======== Dataset excerpt ========
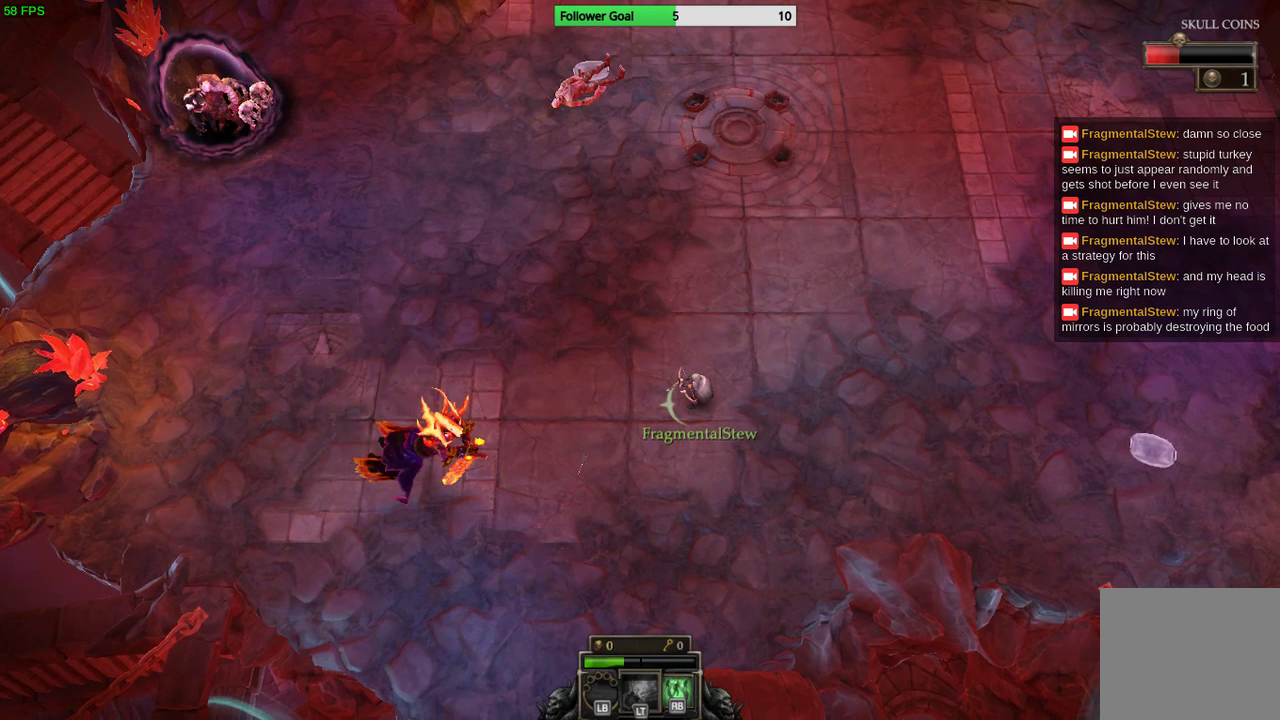
{"buttons": [], "left_stick": "center", "right_stick": "center", "events": []}
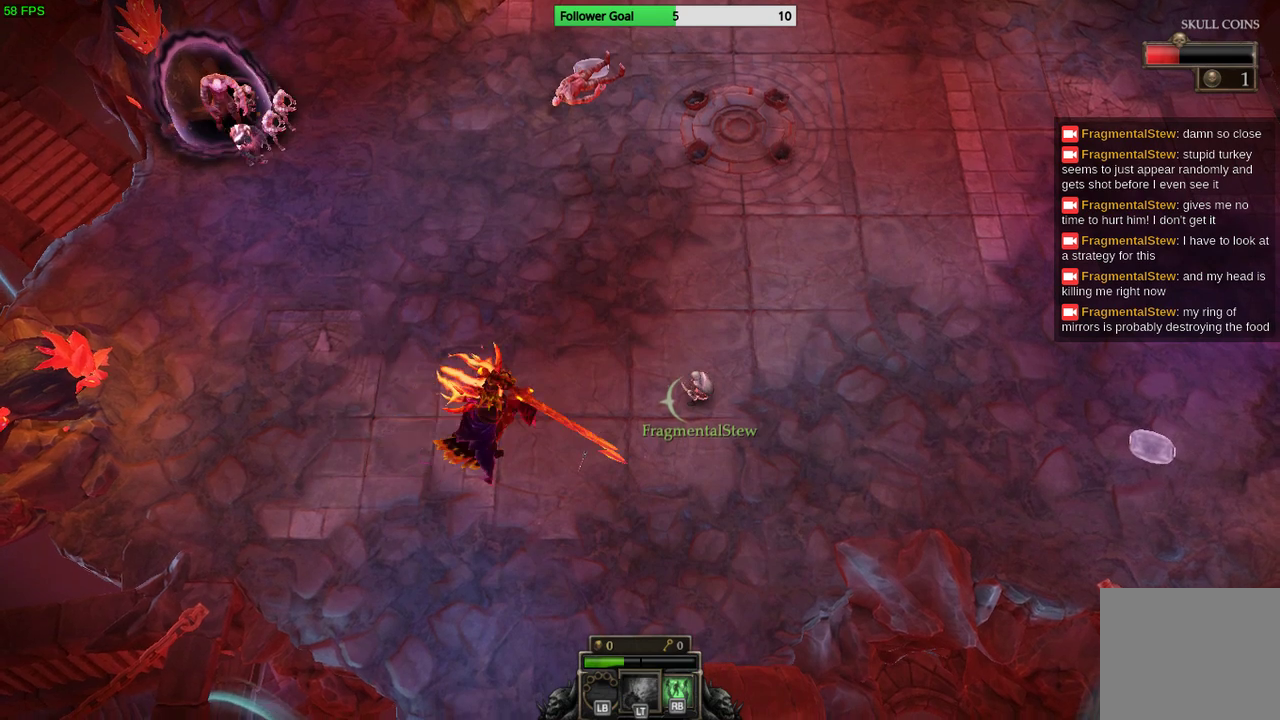
{"buttons": [], "left_stick": "up", "right_stick": "center", "events": [[300, "left_stick", "up"]]}
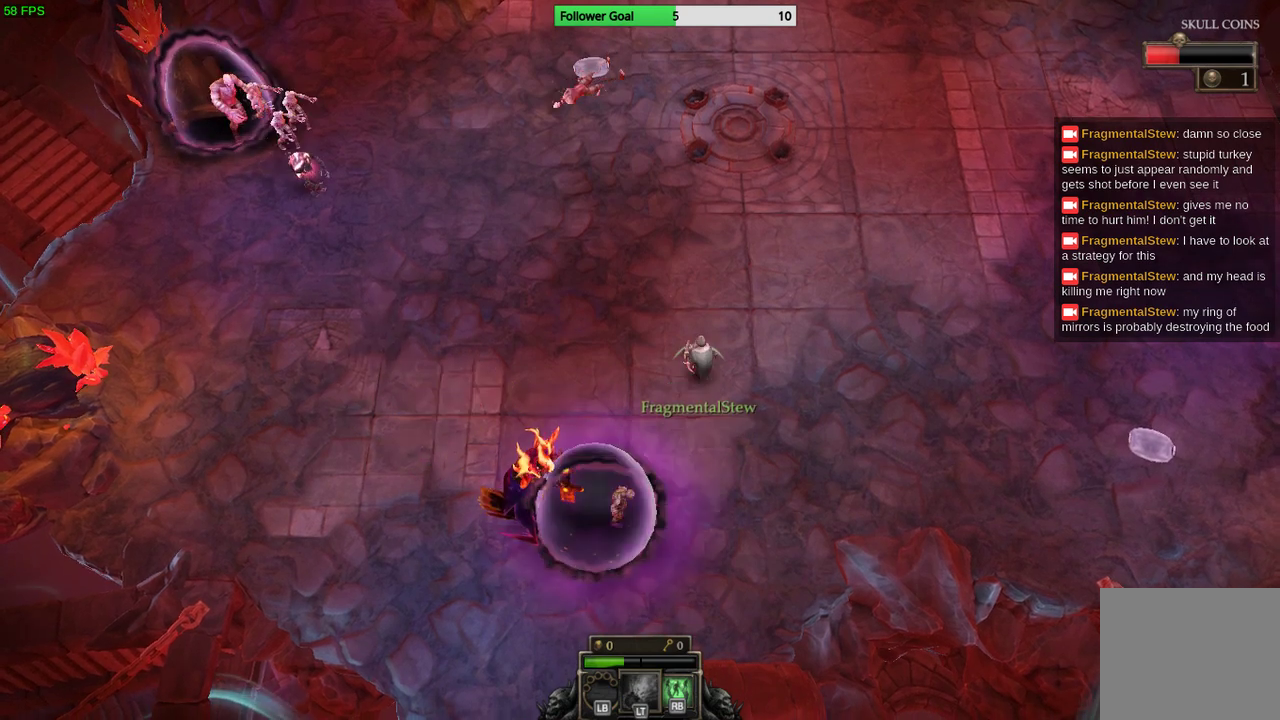
{"buttons": [], "left_stick": "up-left", "right_stick": "left", "events": [[333, "right_stick", "left"], [433, "left_stick", "up-left"]]}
========
### Work task
An exact copy of all the data above is required; omit any pictures.

### Reply
{"buttons": [], "left_stick": "center", "right_stick": "center", "events": []}
{"buttons": [], "left_stick": "up", "right_stick": "center", "events": [[300, "left_stick", "up"]]}
{"buttons": [], "left_stick": "up-left", "right_stick": "left", "events": [[333, "right_stick", "left"], [433, "left_stick", "up-left"]]}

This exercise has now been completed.